--- SUPPLIED RECORDS ---

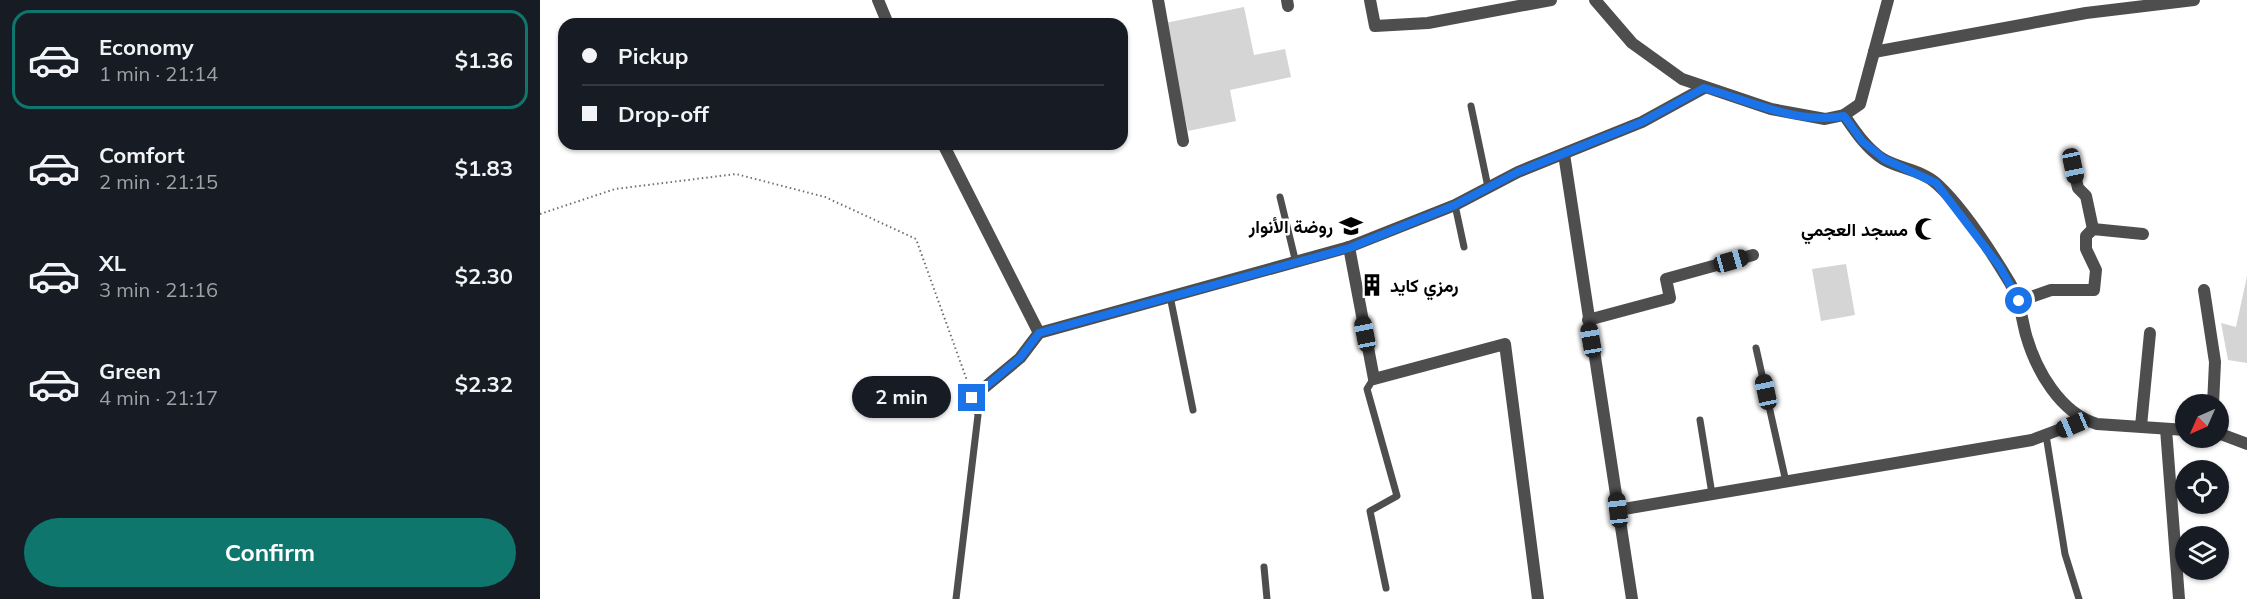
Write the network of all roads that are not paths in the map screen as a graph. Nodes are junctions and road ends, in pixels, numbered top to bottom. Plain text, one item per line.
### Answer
1 (878, 0) edge
2 (1158, 0) edge
3 (1370, 0) edge
4 (1551, 0) edge
5 (1595, 0) edge
6 (1888, 0) edge
7 (2194, 0) edge
8 (886, 18) edge
9 (1874, 52) junction
10 (1704, 88) junction
11 (1471, 106) dead end
12 (1844, 116) junction
13 (1183, 141) dead end
14 (946, 150) edge
15 (1564, 154) junction
16 (2073, 166) dead end
17 (1488, 187) junction
18 (1280, 197) dead end
19 (1455, 205) junction
20 (2093, 229) junction
21 (2143, 234) dead end
22 (1464, 247) dead end
23 (1349, 248) junction
24 (1753, 255) dead end
25 (1296, 263) junction
26 (2204, 290) dead end
27 (1170, 296) junction
28 (2019, 301) junction
29 (1588, 320) junction
30 (1039, 333) junction
31 (2150, 333) dead end
32 (1756, 348) dead end
33 (1374, 378) junction
34 (977, 394) joint
35 (2214, 394) edge
36 (1193, 410) dead end
37 (1700, 420) dead end
38 (2085, 420) junction
39 (2141, 426) junction
40 (2166, 429) junction
41 (2175, 429) edge
42 (2046, 435) junction
43 (2229, 437) edge
44 (2247, 444) edge
45 (1786, 482) junction
46 (1712, 494) junction
47 (1618, 510) junction
48 (1264, 567) dead end
49 (1386, 588) dead end
50 (956, 599) edge
51 (1267, 599) edge
52 (1538, 599) edge
53 (1632, 599) edge
54 (2079, 599) edge
55 (2179, 599) edge

1 - 8 street
2 - 13 street
3 - 4 street
5 - 10 street
6 - 9 street
7 - 9 street
9 - 12 street
10 - 12 street
10 - 15 street
11 - 17 lane
12 - 28 street
14 - 30 street
15 - 17 street
15 - 29 street
16 - 20 street
17 - 19 street
18 - 25 lane
19 - 22 lane
19 - 23 street
20 - 21 street
20 - 28 street
23 - 25 street
23 - 33 street
24 - 29 street
25 - 27 street
26 - 35 street
27 - 30 street
27 - 36 lane
28 - 38 street
29 - 47 street
30 - 34 street
31 - 39 street
32 - 45 lane
33 - 49 lane
33 - 52 street
34 - 50 lane
37 - 46 lane
38 - 39 street
38 - 42 street
39 - 40 street
40 - 41 street
40 - 55 street
42 - 45 street
42 - 54 lane
43 - 44 street
45 - 46 street
46 - 47 street
47 - 53 street
48 - 51 lane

--- WHAT NEEDS TO BE DONE ---
The answer must be the full listing, restated word for word, with no pictures in it.

--- RESPONSE TO THIS EXERCISE ---
Write the network of all roads that are not paths in the map screen as a graph. Nodes are junctions and road ends, in pixels, numbered top to bottom. Plain text, one item per line.
### Answer
1 (878, 0) edge
2 (1158, 0) edge
3 (1370, 0) edge
4 (1551, 0) edge
5 (1595, 0) edge
6 (1888, 0) edge
7 (2194, 0) edge
8 (886, 18) edge
9 (1874, 52) junction
10 (1704, 88) junction
11 (1471, 106) dead end
12 (1844, 116) junction
13 (1183, 141) dead end
14 (946, 150) edge
15 (1564, 154) junction
16 (2073, 166) dead end
17 (1488, 187) junction
18 (1280, 197) dead end
19 (1455, 205) junction
20 (2093, 229) junction
21 (2143, 234) dead end
22 (1464, 247) dead end
23 (1349, 248) junction
24 (1753, 255) dead end
25 (1296, 263) junction
26 (2204, 290) dead end
27 (1170, 296) junction
28 (2019, 301) junction
29 (1588, 320) junction
30 (1039, 333) junction
31 (2150, 333) dead end
32 (1756, 348) dead end
33 (1374, 378) junction
34 (977, 394) joint
35 (2214, 394) edge
36 (1193, 410) dead end
37 (1700, 420) dead end
38 (2085, 420) junction
39 (2141, 426) junction
40 (2166, 429) junction
41 (2175, 429) edge
42 (2046, 435) junction
43 (2229, 437) edge
44 (2247, 444) edge
45 (1786, 482) junction
46 (1712, 494) junction
47 (1618, 510) junction
48 (1264, 567) dead end
49 (1386, 588) dead end
50 (956, 599) edge
51 (1267, 599) edge
52 (1538, 599) edge
53 (1632, 599) edge
54 (2079, 599) edge
55 (2179, 599) edge

1 - 8 street
2 - 13 street
3 - 4 street
5 - 10 street
6 - 9 street
7 - 9 street
9 - 12 street
10 - 12 street
10 - 15 street
11 - 17 lane
12 - 28 street
14 - 30 street
15 - 17 street
15 - 29 street
16 - 20 street
17 - 19 street
18 - 25 lane
19 - 22 lane
19 - 23 street
20 - 21 street
20 - 28 street
23 - 25 street
23 - 33 street
24 - 29 street
25 - 27 street
26 - 35 street
27 - 30 street
27 - 36 lane
28 - 38 street
29 - 47 street
30 - 34 street
31 - 39 street
32 - 45 lane
33 - 49 lane
33 - 52 street
34 - 50 lane
37 - 46 lane
38 - 39 street
38 - 42 street
39 - 40 street
40 - 41 street
40 - 55 street
42 - 45 street
42 - 54 lane
43 - 44 street
45 - 46 street
46 - 47 street
47 - 53 street
48 - 51 lane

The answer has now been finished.